NEW YORK (GenomeWeb News) – A newly formed international consortium recently unveiled a resource for improving the human reference genome.
The Genome Reference Consortium represents a small group of centers and institutions that are actively working to not only take stock of the gaps and small errors in the human reference genome, but also to incorporate new information about the magnitude of normal variation in the genome.
The group launched a new web site last week to coincide with the Biology of Genomes meeting at Cold Spring Harbor Laboratory. The site lets users access information on individual chromosomes and report problems with specific regions of the reference sequence.
“Pretty much everyone, uniformly, thought it was a good idea,” NCBI staff scientist Deanna Church, who presented a poster introducing the GRC at the Biology of Genomes meeting, told GenomeWeb Daily News.
The GRC consists of members from the Wellcome Trust Sanger Institute, the Genome Center at Washington University, the European Bioinformatics Institute, and the National Center for Biotechnology Information. The project is being funded by the National Human Genome Research Institute and the Wellcome Trust.
The wet bench work will be done at the Sanger Institute and Washington University’s Genome Center, Church said, while the EBI and NCBI are offering “bioinformatics support to make curation for experimentalists simpler.”
“It is now apparent that some regions of the genome are sufficiently variable that they are best represented by multiple sequences in order to capture all of the sequence potentially available at these loci,” the GRC website states. “The goal of this group is to correct the small number of regions in the reference that are currently misrepresented, to close as many remaining gaps as possible, and to produce alternative assemblies of structurally variant loci when necessary.”
The first seeds of the GRC were planted several years ago. Even as researchers were publishing papers on chromosomes sequenced during the human genome project, they realized that they weren’t capturing all the information necessary for a complete reference. “It was appreciated at the time that there were still gaps and things like this,” Tim Hubbard, head of informatics at the Sanger Institute, explained. “There was the question of what to do about that.”
Newer technology, sequencing of additional human genomes, and an increasing appreciation of normal human genetic variation underscore the need to re-assess the reference genome.
“Overall, [the human reference] is really quite a good assembly.” Church said. But, she added, that doesn’t mean the specific locus a researcher might be interested in is 100 percent correct.
“We have issues, I think, for pretty much every chromosome right now,” she said, noting that the consortium has heard of reports for problems in all but one or two chromosomes. “We are very aware that there are certain regions in the genome associated with copy number variations and disease phenotypes.”

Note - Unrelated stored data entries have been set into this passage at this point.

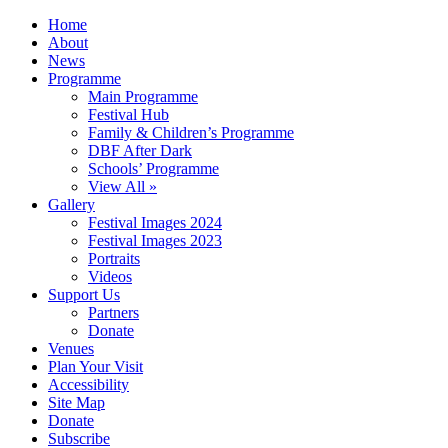
Home
About
News
Programme
Main Programme
Festival Hub
Family & Children’s Programme
DBF After Dark
Schools’ Programme
View All »
Gallery
Festival Images 2024
Festival Images 2023
Portraits
Videos
Support Us
Partners
Donate
Venues
Plan Your Visit
Accessibility
Site Map
Donate
Subscribe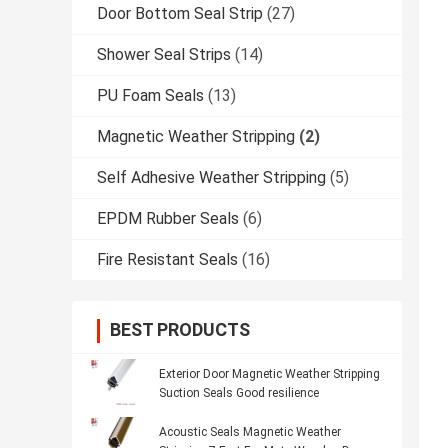
Door Bottom Seal Strip
(27)
Shower Seal Strips
(14)
PU Foam Seals
(13)
Magnetic Weather Stripping
(2)
Self Adhesive Weather Stripping
(5)
EPDM Rubber Seals
(6)
Fire Resistant Seals
(16)
BEST PRODUCTS
Exterior Door Magnetic Weather Stripping
Suction Seals Good resilience
Acoustic Seals Magnetic Weather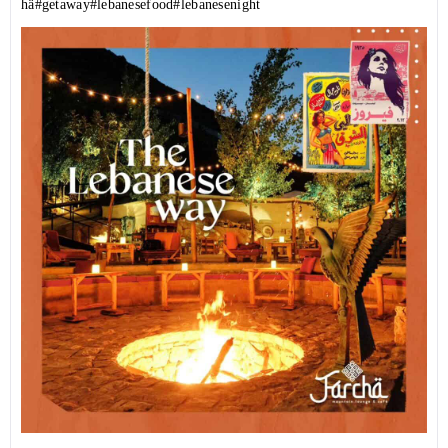
hä
#getaway
#lebanesefood
#lebanesenight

The GRC web site currently includes literature related to each of the human chromosomes along with potential problems or concerns that have been noted for each so far. For instance, the site includes a table summarizing the regions currently under review in the reference genome. That, and other features on the site, will be updated shortly, Church noted. It also houses similar information for the mouse reference genome.
In order to improve the human and mouse reference genomes, the GRC is asking researchers to report any issues they have discovered in particular regions of the reference genome. New data is also being collected by members of the collaboration and through projects such as the 1000 Genomes Project to inform future reference assemblies.

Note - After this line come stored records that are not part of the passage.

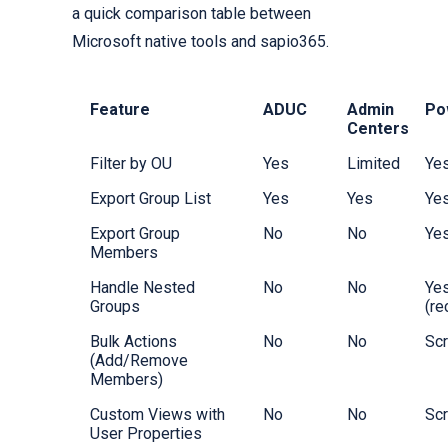
a quick comparison table between
Microsoft native tools and sapio365.
Feature
ADUC
Admin
Po
Centers
Filter by OU
Yes
Limited
Ye
Export Group List
Yes
Yes
Ye
Export Group
No
No
Ye
Members
Handle Nested
No
No
Ye
Groups
(re
Bulk Actions
No
No
Scr
(Add/Remove
Members)
Custom Views with
No
No
Scr
User Properties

For instance, the GRC website currently contains information on builds 35 and 36 of the human reference genome. The collaboration hopes to release the next build in the spring of 2009 and update it annually after that, Hubbard said. Though he noted that it may inconvenience those who have to remap their data each time a build is released, Hubbard emphasized the need for an accurate and complete reference genome.
“Overall, it’s necessary. It’s really important to do this to make sure people aren’t being misled,” Hubbard said, adding, “We’re open for business in terms of collecting information.”